DATA FOR THE TASK
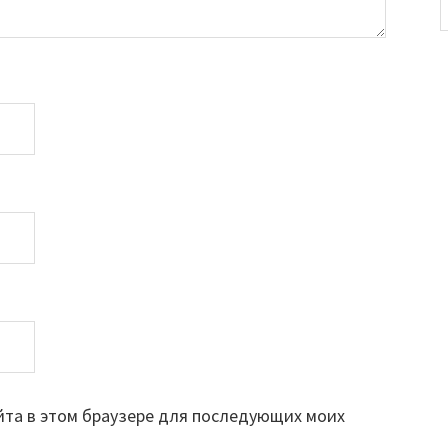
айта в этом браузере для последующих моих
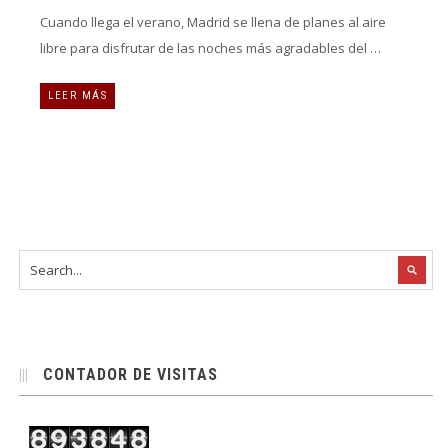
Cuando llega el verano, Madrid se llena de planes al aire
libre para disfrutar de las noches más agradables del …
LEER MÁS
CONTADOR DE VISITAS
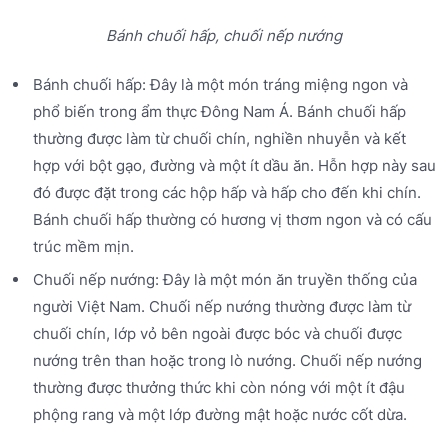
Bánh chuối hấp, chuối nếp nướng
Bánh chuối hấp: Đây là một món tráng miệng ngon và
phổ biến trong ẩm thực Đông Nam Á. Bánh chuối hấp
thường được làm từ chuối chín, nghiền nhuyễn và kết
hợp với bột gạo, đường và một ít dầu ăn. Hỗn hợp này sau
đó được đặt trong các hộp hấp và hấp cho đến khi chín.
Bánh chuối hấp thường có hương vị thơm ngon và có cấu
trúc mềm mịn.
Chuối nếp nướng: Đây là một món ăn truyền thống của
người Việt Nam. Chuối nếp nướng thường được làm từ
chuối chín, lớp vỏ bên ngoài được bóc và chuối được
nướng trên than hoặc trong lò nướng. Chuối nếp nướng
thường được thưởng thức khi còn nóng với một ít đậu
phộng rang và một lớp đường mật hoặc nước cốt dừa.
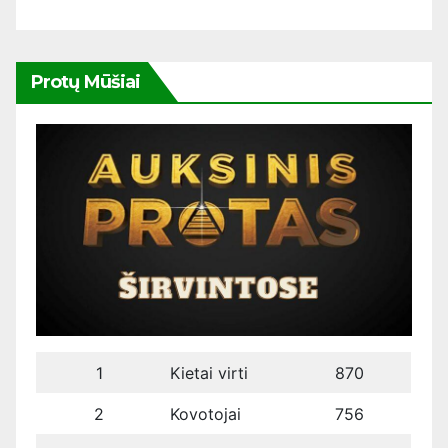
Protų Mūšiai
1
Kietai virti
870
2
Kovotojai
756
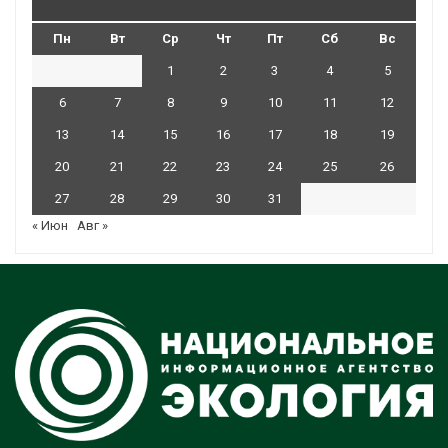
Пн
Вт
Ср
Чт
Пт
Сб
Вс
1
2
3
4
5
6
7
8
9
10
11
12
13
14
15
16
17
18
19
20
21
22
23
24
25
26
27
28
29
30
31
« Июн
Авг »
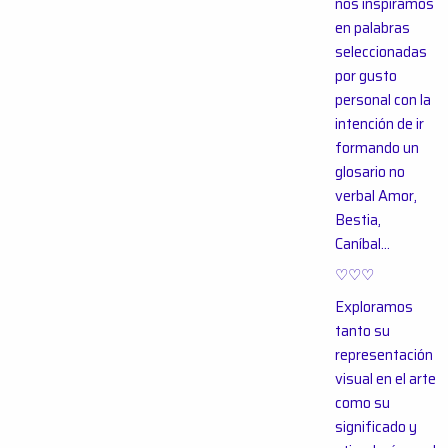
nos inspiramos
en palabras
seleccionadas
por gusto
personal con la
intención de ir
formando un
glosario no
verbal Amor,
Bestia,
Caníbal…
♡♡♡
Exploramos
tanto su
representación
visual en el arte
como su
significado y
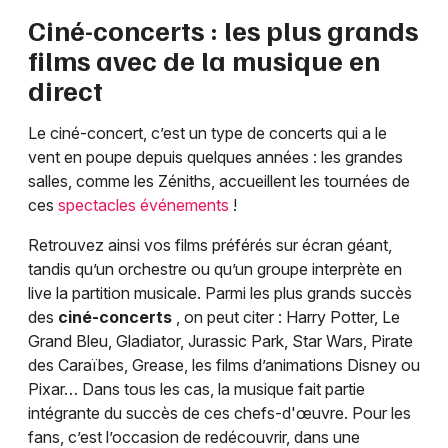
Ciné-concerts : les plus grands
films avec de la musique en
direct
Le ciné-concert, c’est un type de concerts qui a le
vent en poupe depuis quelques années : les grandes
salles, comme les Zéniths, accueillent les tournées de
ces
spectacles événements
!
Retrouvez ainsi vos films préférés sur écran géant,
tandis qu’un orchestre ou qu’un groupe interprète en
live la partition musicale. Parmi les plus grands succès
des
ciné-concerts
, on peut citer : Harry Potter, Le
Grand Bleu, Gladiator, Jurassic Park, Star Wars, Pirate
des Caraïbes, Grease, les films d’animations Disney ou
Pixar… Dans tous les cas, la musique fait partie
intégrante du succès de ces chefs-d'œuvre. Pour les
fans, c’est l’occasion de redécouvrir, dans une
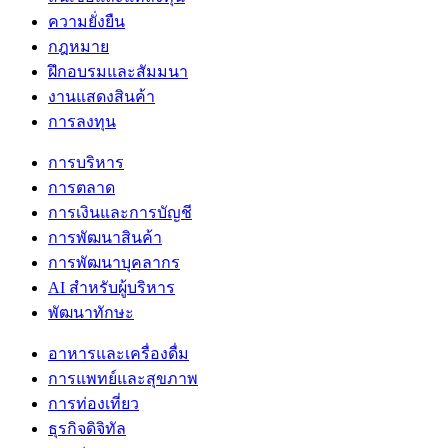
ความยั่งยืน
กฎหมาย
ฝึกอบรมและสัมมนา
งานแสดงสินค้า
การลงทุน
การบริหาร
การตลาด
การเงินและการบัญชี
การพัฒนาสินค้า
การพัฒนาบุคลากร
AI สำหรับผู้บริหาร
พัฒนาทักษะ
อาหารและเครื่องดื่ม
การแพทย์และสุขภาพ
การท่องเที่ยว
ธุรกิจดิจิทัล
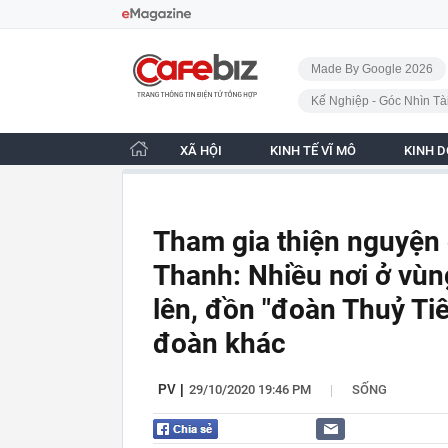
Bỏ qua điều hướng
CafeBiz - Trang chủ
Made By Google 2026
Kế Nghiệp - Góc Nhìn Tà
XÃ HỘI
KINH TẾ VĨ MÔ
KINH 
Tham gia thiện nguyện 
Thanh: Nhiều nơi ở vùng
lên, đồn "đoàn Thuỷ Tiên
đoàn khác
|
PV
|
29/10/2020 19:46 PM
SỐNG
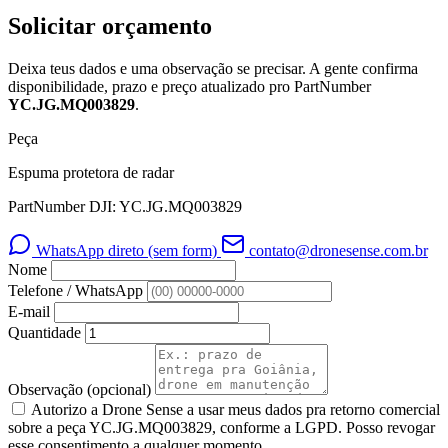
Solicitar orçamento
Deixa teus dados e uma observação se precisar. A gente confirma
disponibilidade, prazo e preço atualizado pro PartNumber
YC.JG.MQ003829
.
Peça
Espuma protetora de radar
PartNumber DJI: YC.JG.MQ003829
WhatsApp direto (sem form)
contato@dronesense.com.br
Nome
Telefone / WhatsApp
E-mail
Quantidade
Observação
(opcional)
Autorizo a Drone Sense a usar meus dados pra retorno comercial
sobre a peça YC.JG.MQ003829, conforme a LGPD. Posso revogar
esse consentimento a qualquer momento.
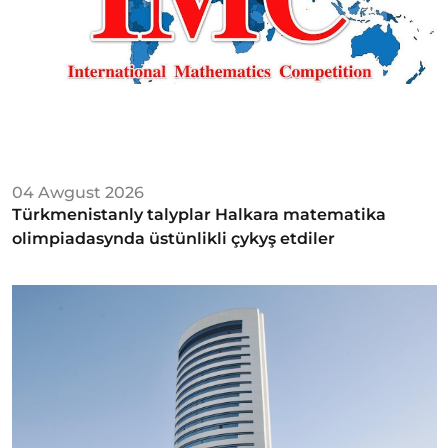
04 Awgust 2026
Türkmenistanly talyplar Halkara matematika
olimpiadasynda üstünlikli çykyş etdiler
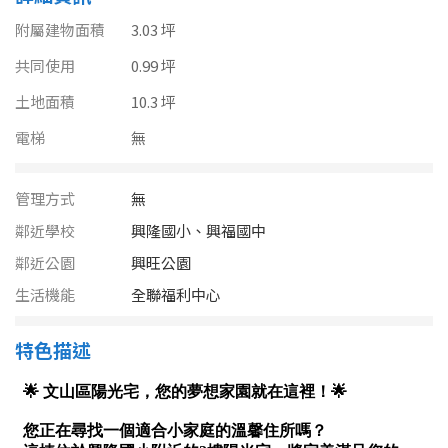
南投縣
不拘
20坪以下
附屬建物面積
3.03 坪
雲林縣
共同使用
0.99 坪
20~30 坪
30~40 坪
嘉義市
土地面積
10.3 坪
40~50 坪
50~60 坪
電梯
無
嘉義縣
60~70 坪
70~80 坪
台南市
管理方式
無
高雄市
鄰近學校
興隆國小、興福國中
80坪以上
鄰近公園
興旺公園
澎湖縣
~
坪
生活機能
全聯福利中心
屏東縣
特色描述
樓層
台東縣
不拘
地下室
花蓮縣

--

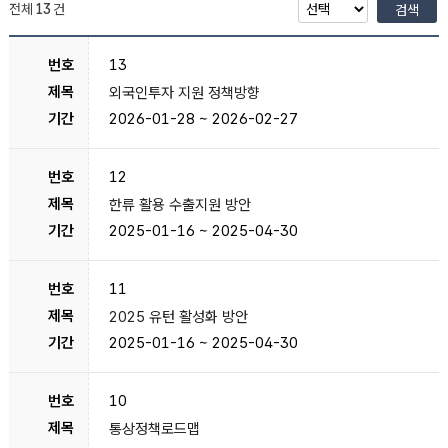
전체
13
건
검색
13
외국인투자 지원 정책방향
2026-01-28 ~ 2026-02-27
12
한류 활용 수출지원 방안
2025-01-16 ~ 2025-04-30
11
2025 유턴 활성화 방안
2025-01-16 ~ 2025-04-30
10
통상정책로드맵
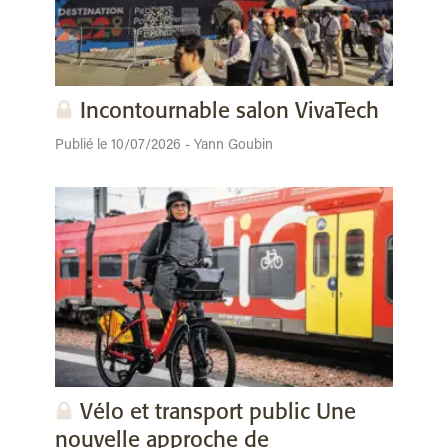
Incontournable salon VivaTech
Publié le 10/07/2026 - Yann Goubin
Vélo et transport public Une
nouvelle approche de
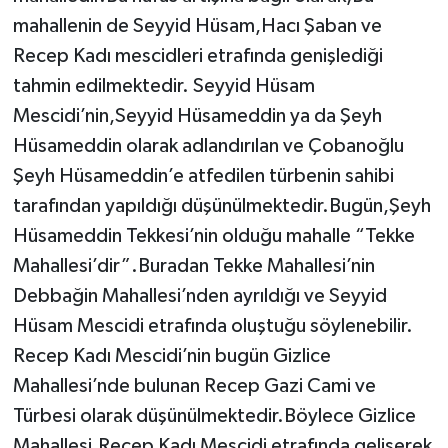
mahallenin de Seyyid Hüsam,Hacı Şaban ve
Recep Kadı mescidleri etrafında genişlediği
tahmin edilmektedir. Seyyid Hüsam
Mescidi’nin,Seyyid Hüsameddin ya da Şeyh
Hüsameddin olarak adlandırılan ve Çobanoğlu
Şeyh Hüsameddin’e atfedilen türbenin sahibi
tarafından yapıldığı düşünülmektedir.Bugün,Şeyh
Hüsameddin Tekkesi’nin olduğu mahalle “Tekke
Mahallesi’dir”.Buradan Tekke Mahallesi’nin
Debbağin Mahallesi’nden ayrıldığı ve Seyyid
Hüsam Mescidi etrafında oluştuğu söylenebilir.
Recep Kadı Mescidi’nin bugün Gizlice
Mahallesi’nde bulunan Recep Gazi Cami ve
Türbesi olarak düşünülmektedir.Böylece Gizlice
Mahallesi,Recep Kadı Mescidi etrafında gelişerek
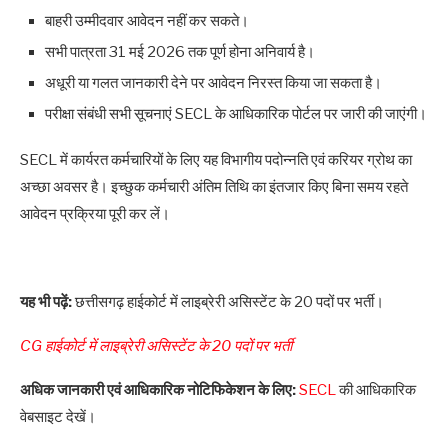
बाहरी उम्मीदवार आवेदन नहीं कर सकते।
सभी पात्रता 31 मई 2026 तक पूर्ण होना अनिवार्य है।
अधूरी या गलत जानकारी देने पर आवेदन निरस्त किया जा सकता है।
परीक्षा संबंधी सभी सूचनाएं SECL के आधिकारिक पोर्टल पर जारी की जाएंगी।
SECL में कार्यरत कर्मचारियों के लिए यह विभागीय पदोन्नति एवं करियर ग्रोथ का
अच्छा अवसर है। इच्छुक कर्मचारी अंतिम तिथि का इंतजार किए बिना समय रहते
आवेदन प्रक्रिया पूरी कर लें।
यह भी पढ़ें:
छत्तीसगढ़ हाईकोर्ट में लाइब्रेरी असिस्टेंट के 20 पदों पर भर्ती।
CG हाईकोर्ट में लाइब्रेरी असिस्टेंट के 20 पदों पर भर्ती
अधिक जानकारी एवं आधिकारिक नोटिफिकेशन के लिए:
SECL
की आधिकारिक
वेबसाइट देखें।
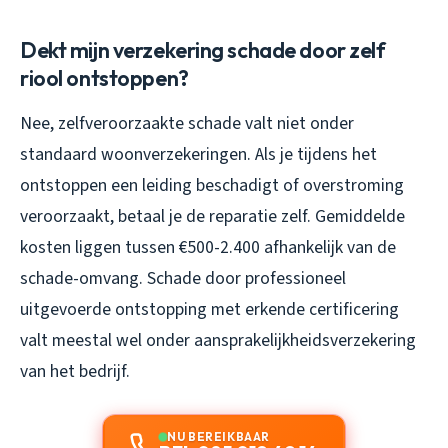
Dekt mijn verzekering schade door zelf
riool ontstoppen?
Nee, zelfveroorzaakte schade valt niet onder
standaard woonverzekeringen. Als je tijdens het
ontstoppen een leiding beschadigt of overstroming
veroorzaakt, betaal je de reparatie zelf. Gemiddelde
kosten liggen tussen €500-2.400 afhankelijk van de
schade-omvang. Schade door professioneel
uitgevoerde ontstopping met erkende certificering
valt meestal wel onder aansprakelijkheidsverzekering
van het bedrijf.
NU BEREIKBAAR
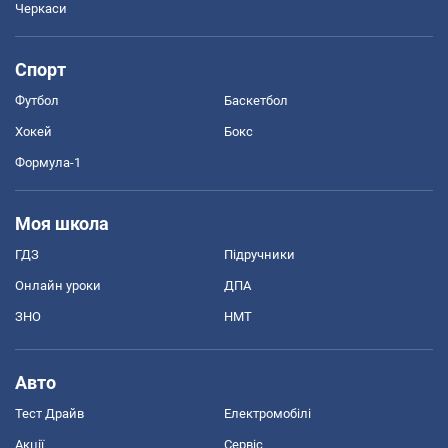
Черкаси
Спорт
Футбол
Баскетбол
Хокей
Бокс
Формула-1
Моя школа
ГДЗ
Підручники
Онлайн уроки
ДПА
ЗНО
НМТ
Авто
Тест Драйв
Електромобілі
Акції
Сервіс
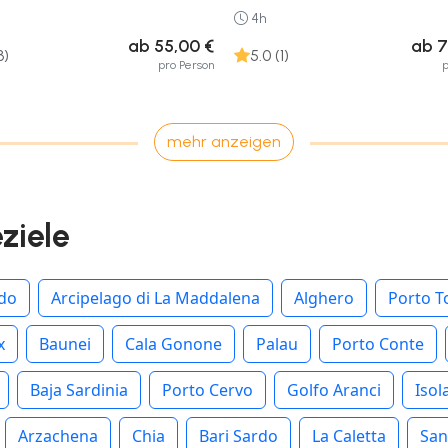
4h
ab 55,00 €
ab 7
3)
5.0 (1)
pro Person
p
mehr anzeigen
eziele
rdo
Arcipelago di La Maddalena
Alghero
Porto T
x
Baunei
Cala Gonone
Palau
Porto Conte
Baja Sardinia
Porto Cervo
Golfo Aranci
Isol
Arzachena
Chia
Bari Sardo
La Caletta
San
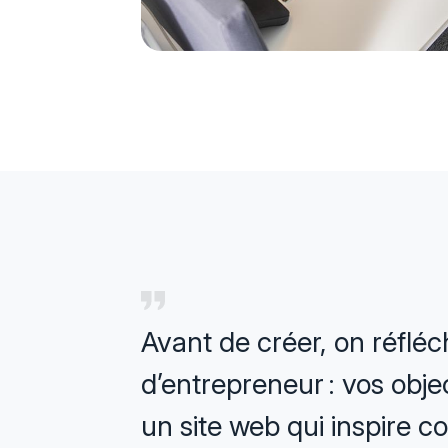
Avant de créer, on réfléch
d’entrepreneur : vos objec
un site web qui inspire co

---

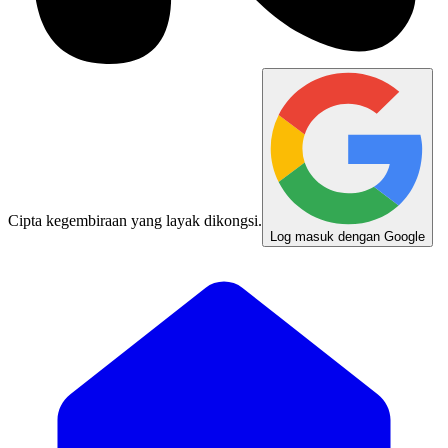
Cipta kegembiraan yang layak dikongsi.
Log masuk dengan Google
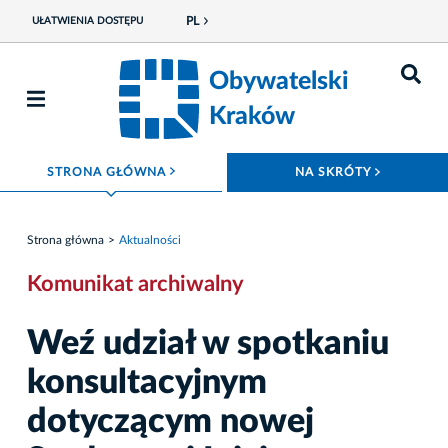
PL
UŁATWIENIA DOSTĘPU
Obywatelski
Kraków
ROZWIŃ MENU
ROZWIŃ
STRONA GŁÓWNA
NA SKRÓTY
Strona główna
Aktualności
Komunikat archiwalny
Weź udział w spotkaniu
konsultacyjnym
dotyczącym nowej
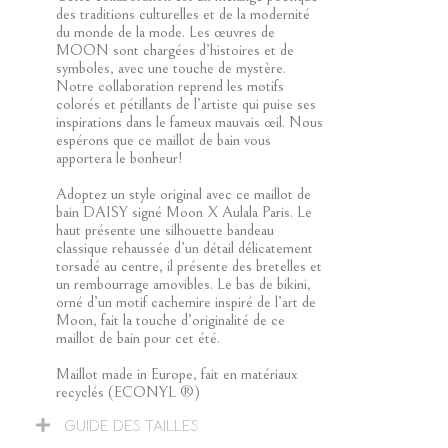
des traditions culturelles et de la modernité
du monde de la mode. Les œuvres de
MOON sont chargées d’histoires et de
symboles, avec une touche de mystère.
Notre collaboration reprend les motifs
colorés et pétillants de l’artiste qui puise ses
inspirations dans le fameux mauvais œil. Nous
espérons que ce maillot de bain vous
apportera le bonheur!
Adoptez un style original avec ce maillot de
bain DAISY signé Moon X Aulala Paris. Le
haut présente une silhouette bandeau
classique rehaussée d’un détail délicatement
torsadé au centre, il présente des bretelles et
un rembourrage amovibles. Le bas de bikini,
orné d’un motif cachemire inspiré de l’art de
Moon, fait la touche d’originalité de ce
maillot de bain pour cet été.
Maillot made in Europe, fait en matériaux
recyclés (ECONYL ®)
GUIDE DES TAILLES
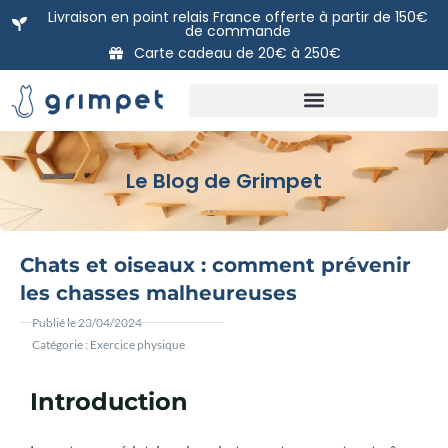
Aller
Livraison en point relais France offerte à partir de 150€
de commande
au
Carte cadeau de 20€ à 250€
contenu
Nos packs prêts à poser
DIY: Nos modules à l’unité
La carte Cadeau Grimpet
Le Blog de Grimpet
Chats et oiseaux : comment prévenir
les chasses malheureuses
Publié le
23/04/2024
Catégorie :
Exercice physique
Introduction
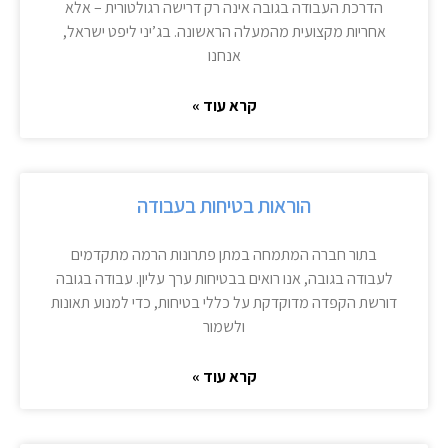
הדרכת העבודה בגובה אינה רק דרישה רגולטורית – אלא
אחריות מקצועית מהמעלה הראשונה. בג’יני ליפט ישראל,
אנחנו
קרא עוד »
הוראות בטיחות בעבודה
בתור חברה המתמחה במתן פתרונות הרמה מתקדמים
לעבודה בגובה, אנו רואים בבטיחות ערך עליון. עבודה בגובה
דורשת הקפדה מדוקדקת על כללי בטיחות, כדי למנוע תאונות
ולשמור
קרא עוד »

REQUIREMENT
Render the lines of the listing as a numbered list, from the line with "Incontournable salon VivaTech" up to and including the line with "Mahallesi,Recep Kadı Mescidi", skipping any blank lines and leaving out the pictures.

RESPONSE BELOW
1. Incontournable salon VivaTech
2. Publié le 10/07/2026 - Yann Goubin
3. Vélo et transport public Une
4. nouvelle approche de
5. mahallenin de Seyyid Hüsam,Hacı Şaban ve
6. Recep Kadı mescidleri etrafında genişlediği
7. tahmin edilmektedir. Seyyid Hüsam
8. Mescidi’nin,Seyyid Hüsameddin ya da Şeyh
9. Hüsameddin olarak adlandırılan ve Çobanoğlu
10. Şeyh Hüsameddin’e atfedilen türbenin sahibi
11. tarafından yapıldığı düşünülmektedir.Bugün,Şeyh
12. Hüsameddin Tekkesi’nin olduğu mahalle “Tekke
13. Mahallesi’dir”.Buradan Tekke Mahallesi’nin
14. Debbağin Mahallesi’nden ayrıldığı ve Seyyid
15. Hüsam Mescidi etrafında oluştuğu söylenebilir.
16. Recep Kadı Mescidi’nin bugün Gizlice
17. Mahallesi’nde bulunan Recep Gazi Cami ve
18. Türbesi olarak düşünülmektedir.Böylece Gizlice
19. Mahallesi,Recep Kadı Mescidi etrafında gelişerek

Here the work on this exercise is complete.